Polecenie do wykonania | Zaktualizuj wiersze od tego, w którym jest „ул. Реджеле Минай, перекресток ул. Реджеле”, do tego, w którym jest „14 ОА ПВО 1974-1976”, włącznie z obydwoma. Zamień „сквер” na „парк”, a resztę przepisz bez zmian.

Udostępnione materiały |
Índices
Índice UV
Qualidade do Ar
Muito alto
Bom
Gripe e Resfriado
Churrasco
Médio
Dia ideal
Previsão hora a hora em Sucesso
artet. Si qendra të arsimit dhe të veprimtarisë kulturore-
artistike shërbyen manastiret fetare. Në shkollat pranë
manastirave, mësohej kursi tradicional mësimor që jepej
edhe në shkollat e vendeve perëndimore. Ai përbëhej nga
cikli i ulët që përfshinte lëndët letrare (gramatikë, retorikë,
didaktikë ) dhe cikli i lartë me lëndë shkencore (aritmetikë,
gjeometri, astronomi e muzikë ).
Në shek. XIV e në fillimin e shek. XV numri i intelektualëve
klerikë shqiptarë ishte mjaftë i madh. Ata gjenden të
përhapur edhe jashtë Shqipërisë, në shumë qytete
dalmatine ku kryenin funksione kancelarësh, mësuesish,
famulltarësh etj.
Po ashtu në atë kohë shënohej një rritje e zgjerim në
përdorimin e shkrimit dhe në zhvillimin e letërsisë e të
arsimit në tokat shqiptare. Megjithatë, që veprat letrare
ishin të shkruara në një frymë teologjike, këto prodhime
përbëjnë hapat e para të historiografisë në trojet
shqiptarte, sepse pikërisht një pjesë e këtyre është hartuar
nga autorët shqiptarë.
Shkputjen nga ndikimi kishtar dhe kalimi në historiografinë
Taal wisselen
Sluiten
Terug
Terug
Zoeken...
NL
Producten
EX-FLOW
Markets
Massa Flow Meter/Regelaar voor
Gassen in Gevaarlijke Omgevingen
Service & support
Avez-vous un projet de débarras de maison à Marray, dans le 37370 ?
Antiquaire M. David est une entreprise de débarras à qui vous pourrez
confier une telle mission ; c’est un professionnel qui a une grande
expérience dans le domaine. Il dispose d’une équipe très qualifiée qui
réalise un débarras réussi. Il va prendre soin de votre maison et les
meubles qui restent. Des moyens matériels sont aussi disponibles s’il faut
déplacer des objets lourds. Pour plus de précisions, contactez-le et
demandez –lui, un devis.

---

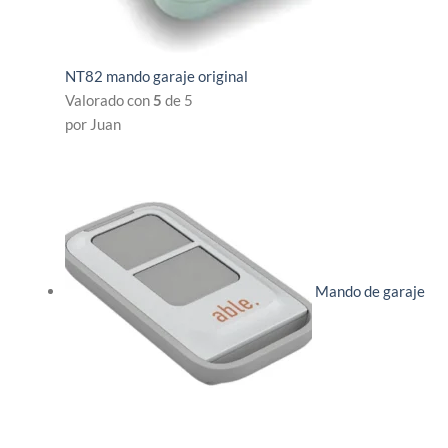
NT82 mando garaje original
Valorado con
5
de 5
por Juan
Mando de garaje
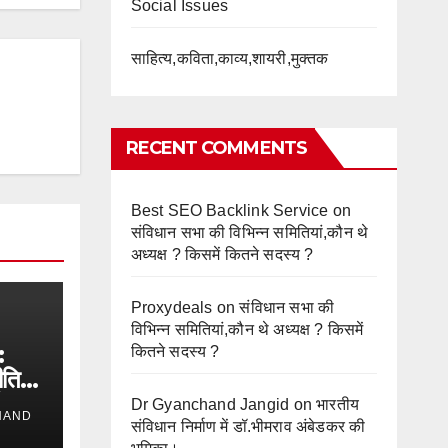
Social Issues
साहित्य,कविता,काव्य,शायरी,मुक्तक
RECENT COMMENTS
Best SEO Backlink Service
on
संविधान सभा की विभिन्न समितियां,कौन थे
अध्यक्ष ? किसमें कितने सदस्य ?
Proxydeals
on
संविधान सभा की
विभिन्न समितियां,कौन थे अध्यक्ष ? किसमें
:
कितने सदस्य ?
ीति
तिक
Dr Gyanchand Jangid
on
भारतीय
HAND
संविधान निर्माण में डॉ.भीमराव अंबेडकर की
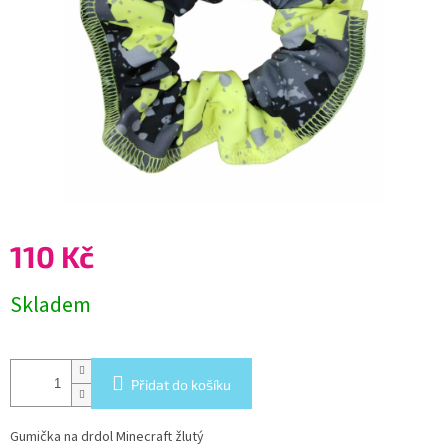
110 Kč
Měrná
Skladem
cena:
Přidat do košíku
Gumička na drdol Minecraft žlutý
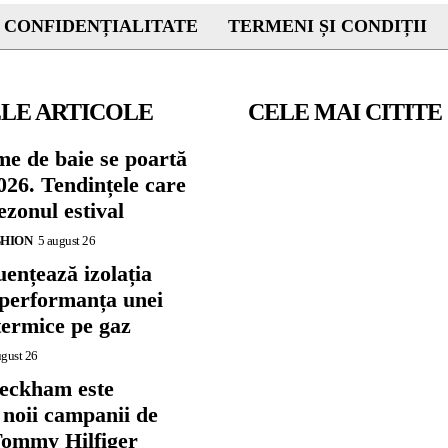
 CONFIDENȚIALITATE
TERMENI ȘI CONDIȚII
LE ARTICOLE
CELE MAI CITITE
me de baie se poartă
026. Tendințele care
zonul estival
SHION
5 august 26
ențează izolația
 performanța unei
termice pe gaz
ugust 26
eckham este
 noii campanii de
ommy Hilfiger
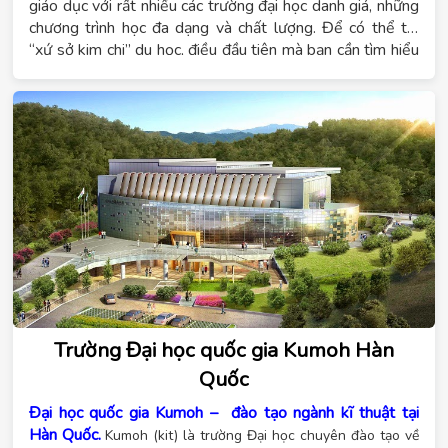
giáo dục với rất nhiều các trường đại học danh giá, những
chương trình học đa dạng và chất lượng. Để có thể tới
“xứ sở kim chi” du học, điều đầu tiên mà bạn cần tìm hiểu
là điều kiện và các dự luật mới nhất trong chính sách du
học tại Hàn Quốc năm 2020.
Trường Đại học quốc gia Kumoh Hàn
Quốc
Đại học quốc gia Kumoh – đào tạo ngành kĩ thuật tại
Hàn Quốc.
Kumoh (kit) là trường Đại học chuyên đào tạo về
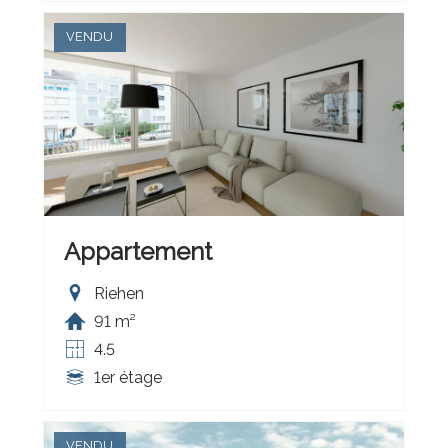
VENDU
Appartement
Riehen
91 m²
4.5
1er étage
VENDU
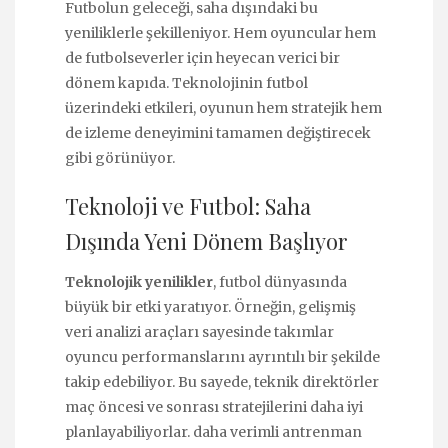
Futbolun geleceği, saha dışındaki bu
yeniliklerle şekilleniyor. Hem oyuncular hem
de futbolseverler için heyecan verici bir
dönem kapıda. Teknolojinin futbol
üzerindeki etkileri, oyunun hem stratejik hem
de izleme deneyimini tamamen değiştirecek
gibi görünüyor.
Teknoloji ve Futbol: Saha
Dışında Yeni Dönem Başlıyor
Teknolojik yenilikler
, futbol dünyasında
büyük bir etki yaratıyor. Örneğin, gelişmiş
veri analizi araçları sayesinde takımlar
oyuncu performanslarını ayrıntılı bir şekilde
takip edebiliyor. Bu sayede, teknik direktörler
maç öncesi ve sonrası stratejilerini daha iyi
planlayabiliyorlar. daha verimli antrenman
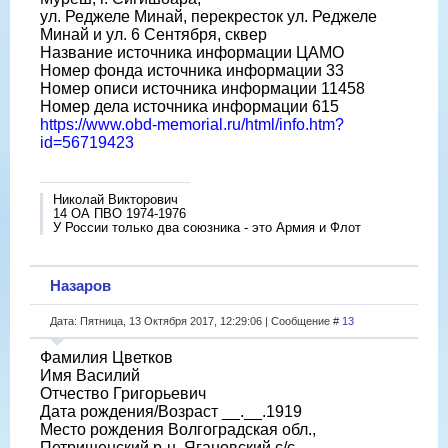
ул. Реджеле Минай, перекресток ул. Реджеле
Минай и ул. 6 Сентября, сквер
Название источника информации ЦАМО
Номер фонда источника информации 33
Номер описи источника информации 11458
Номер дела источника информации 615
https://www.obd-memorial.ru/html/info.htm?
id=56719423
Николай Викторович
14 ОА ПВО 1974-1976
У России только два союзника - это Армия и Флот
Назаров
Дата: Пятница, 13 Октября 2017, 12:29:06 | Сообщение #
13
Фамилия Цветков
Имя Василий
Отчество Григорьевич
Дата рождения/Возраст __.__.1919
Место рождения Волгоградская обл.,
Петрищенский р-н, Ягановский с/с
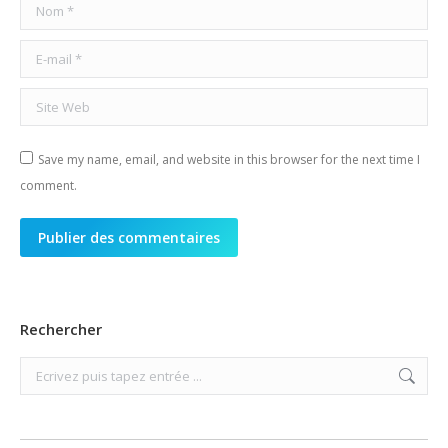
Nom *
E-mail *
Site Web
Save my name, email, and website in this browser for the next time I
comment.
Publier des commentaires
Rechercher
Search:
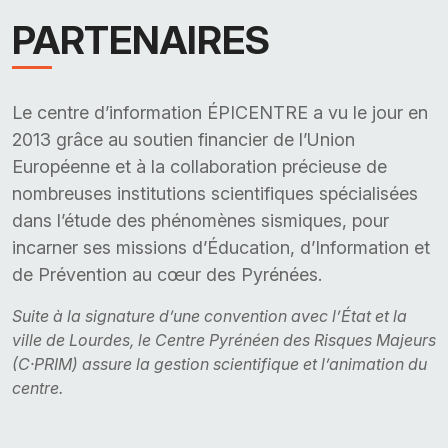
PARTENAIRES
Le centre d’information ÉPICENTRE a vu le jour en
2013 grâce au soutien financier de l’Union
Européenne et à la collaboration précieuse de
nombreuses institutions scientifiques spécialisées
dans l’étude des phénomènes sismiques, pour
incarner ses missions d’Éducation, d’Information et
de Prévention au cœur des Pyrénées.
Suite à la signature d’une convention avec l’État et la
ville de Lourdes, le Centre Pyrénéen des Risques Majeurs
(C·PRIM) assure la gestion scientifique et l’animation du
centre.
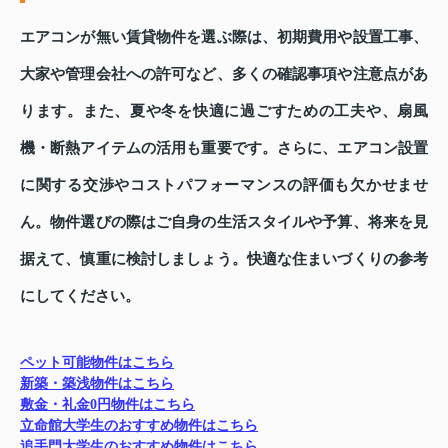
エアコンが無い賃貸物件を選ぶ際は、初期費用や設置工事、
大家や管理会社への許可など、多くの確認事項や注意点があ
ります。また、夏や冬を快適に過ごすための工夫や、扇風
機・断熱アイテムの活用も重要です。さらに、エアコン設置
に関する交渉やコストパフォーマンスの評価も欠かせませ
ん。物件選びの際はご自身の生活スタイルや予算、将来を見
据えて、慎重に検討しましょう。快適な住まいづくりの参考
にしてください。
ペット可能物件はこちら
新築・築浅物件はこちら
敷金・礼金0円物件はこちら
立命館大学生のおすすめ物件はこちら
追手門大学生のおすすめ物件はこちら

Pole odpowiedzi |
ул. Реджеле Минай, перекресток ул. Реджеле
Минай и ул. 6 Сентября, парк
Название источника информации ЦАМО
Номер фонда источника информации 33
Номер описи источника информации 11458
Номер дела источника информации 615
https://www.obd-memorial.ru/html/info.htm?
id=56719423
Николай Викторович
14 ОА ПВО 1974-1976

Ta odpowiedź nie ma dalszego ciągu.